6: Relationships Pay

Positioning yourself as a line item for a company that struggles to pay bills means you’re expendable. And if something has to to in a bad month it will be you. SMBs are often undercapitalized and have limited access to credit, so if they experience a downturn in revenue when margins are already slim, they can and will cut any expense they can to keep the lights on.

Yet, SMBs can be among your most loyal customers, and while some will crash and others will grow to small-town size and stay there, some will grow – and grow. Selling to SMBs can mean a revenue base that grows itself, something you can’t get with enterprise level sales where budget is already set. IBM isn’t going to double in size in a year and switch to a bigger package that bumps your ARR, but a business that’s only two or three years old can do that.

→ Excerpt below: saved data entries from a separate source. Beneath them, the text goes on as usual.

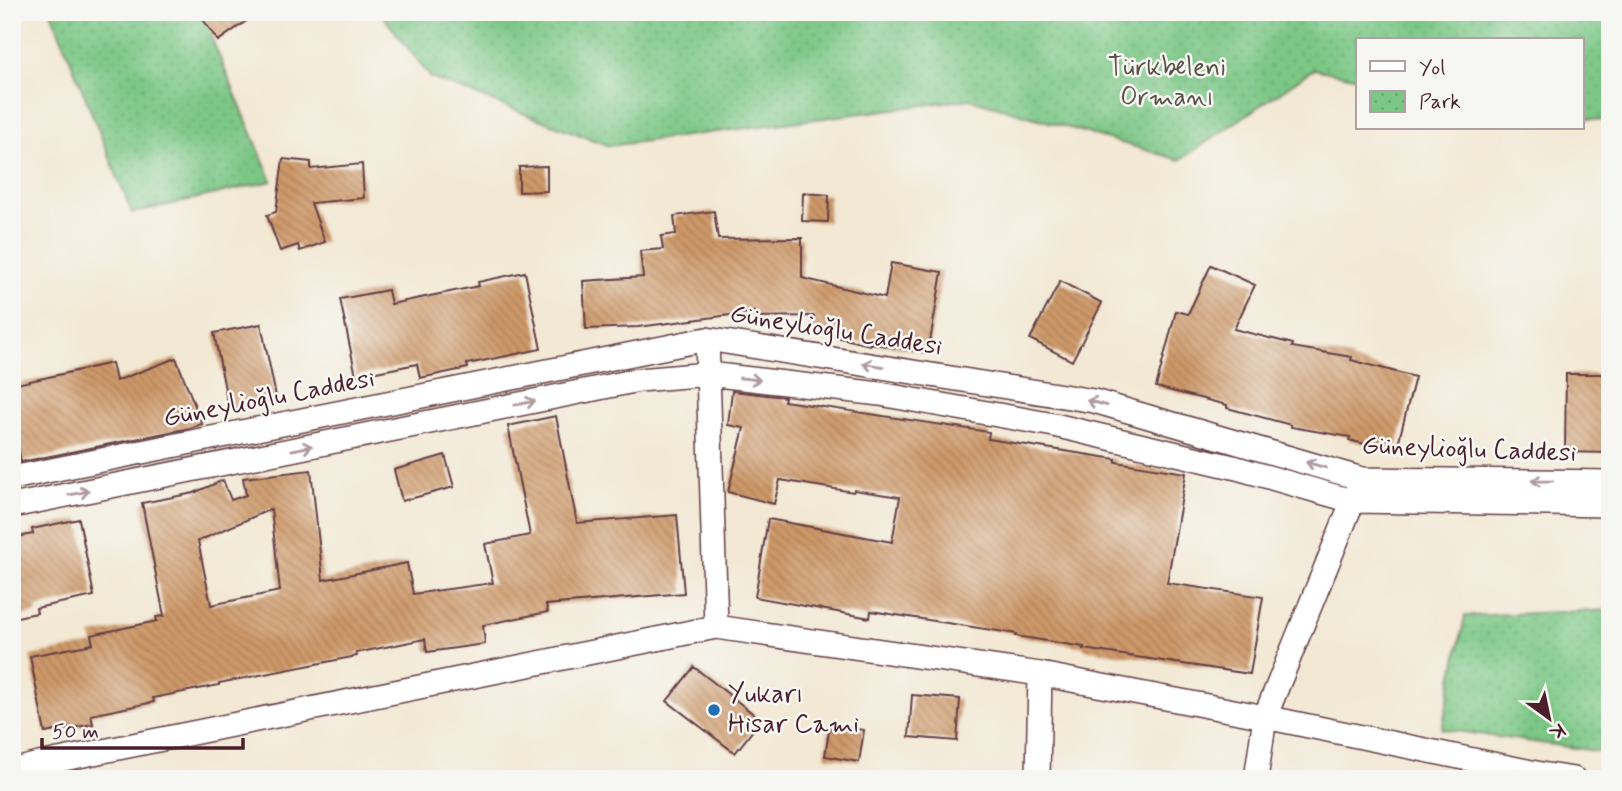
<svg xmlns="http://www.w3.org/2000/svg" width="1622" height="791" viewBox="0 0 1622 791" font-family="Mynerve,sans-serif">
<defs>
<pattern id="park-dots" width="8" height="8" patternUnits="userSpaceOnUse" patternTransform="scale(1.75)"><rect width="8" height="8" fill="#7cc786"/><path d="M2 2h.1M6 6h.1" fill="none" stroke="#6daa74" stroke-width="1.8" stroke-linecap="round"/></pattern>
<pattern id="building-back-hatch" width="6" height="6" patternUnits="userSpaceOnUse" patternTransform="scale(1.75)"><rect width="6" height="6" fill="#ce9969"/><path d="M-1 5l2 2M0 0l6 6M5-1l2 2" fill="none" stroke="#a97c57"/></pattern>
</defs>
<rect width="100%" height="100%" fill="#f6f6f2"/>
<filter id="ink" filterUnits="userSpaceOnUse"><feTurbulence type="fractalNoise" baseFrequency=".0143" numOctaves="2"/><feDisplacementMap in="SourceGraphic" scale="14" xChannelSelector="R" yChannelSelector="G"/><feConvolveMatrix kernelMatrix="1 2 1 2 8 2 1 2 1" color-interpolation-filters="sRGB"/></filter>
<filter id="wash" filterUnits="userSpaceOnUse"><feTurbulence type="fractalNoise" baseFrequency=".00686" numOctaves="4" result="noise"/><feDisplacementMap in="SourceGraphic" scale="28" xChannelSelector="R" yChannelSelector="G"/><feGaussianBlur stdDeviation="1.57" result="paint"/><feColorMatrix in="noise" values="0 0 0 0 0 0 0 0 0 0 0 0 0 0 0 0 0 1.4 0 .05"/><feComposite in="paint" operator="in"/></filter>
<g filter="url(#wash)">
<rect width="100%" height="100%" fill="#f2e8d3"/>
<path fill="url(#park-dots)" stroke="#637358" stroke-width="2" d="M51 12H223L211 37 272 181 132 213Z
M380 12H1610V121L1582 118V40H1358V78L1314 69 1180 160 970 99 609 146 431 78Z
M1610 610V753L1442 729 1465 616Z"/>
<g id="blocks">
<path fill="url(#building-back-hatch)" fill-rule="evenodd" d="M198 12H259L218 41Z
M283 159 311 162V169L362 164 364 198 311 203 325 242 300 251 298 245 280 251 267 215 276 212Z
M547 166V191L519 192V167Z
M803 193 829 195 828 222 802 221Z
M714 211 718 239 802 238V278L885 298 891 263 942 272 928 353 870 343V345L811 331 814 316 754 317V312L638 327 586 329 583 281 643 277 640 251 663 249 661 236 676 234 674 216Z
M1211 265 1255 285 1234 329 1293 344 1292 347 1352 357 1351 360 1415 377 1396 452 1349 440 1350 437 1291 427V425L1227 408V405L1156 387 1176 311 1188 314Z
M525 272 541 349 467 364 468 368 420 378 417 364 356 376 340 299 388 290 391 304 479 286 478 282Z
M1060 281 1102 303 1072 361 1030 339Z
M261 324 277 401 229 410 214 333Z
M176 358 202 424 190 428 21 462 12 417V385L112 363 116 381Z
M1566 374H1610V453L1565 452Z
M732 391 785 397 784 401 989 432 988 439 1116 459V462L1186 473 1167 583 1263 597 1250 674 1083 649 1084 647 1016 636 1017 634 928 620 871 611 870 618 755 597 768 519 892 542 900 497 854 490 853 492 780 480 774 504 728 492 744 428 728 425Z
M556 416 577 523 677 515 684 593 546 605 548 612 483 625 485 644 427 652 425 639 356 653 357 656 219 683V685L153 698 154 702 91 715 93 724 45 733 30 656 93 644 91 635 157 621 156 617 164 616 142 503 194 493 223 480 231 500 246 495 243 478 311 470 323 580 407 563 413 594 493 583 485 544 530 535 508 426ZM271 509 280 591 211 605 198 541Z
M445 455 454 487 402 501 394 470Z
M79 519 94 596 36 608 37 613 12 618V538L33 534 32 529Z
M694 667 761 720 735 753 667 701Z
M912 695 960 699 957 741 909 737Z
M830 725 864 730 859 762 825 756Z"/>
</g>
</g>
<g filter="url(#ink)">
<use href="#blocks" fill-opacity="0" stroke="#633d44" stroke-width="2"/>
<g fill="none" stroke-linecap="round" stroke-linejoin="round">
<g stroke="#633d44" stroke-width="26">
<path id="minor" d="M707 339 716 627
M12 478 707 339 1094 401 1362 479 1610 482
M12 506 639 380 708 374 880 394 1054 425 1237 468 1352 501 1610 505
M12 771 39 764 716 627 1040 674 1265 717 1541 774 1574 779
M1038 779 1040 674
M1256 779 1265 717 1358 488"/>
</g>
<path stroke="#633d44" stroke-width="4.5" stroke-dasharray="2 5" stroke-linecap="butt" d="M759 12H762"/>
<use href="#minor" stroke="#fff" stroke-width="23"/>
</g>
<defs><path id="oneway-shaft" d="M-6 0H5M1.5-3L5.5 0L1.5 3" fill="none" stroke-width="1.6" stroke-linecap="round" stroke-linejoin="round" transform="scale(1.75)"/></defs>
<g stroke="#ae9aa0">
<use href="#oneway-shaft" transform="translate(873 365) rotate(-171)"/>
<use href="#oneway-shaft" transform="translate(750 379) rotate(6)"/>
<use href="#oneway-shaft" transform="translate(525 403) rotate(-11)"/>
<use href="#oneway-shaft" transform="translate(1097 403) rotate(-166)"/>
<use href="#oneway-shaft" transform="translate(302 448) rotate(-11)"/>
<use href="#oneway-shaft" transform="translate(1316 465) rotate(-164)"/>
<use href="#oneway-shaft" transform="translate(1542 481) rotate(-179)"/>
<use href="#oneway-shaft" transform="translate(79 493) rotate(-11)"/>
</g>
</g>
<circle fill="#1f6fb2" stroke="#f6f6f2" stroke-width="2.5" cx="714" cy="710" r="7"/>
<g text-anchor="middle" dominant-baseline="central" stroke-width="5" stroke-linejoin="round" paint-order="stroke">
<g font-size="26" fill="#595146" stroke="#f6f6f2">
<text x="1167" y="68">Türkbeleni<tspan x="1167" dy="30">Ormanı</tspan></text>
</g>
<g font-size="26" fill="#4a1f2b" stroke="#f6f6f2">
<text transform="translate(836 331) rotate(9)">Güneylioğlu Caddesi</text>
<text transform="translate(269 399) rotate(-11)">Güneylioğlu Caddesi</text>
<text transform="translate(1469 450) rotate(2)">Güneylioğlu Caddesi</text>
</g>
<g font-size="26" fill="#4a1f2b" stroke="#f6f6f2" text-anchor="start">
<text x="728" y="695">Yukarı<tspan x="728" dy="30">Hisar Cami</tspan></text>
</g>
</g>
<rect width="1622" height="791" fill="none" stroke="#f6f6f2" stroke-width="42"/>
<rect x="1356" y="38" width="228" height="91" fill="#f6f6f2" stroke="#b1a0a2" stroke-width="2"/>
<rect x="1370" y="61" width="35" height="10" fill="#ffffff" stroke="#b1a0a2" stroke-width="2"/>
<text x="1419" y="74" font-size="21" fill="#4a1f2b">Yol</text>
<rect x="1370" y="91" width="35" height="21" fill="url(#park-dots)" stroke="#b1a0a2" stroke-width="2"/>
<text x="1419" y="108" font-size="21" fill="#4a1f2b">Park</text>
<g transform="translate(1549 718) rotate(147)" stroke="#f6f6f2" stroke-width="5" paint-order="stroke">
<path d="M0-5L12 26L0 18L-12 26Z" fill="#4a1f2b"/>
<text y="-10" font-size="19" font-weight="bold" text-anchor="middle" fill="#4a1f2b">K</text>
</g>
<path d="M42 738v10h201v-10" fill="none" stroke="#4a1f2b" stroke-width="3.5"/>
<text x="52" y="738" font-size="21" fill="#4a1f2b" stroke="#f6f6f2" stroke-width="5" paint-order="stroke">50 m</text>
</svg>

Positioning yourself as a partner means you’re someone they turn to when they’re in trouble, not someone they turn away from. And when their business does grow, you can be ready to step in with more offerings, more help and a deeper connection. You can’t ‘always be helping’ if they won’t tell you what the problem is, and partnership is how you achieve that.

Conclusion

There’s a profitable business opportunity in SMB sales – but you have to approach SMBs the right way. Specific differences in how SMB founders/CEOs often see and operate their businesses, compared with enterprises and consumers, means they have to be approached in specific ways. We need to mirror their processes and speak to their concerns, focussing on relationships, stability and growth, and respecting their ‘chief cook and bottle washer’ multiple role staffing. If we do that, SMBs can become a significant revenue source.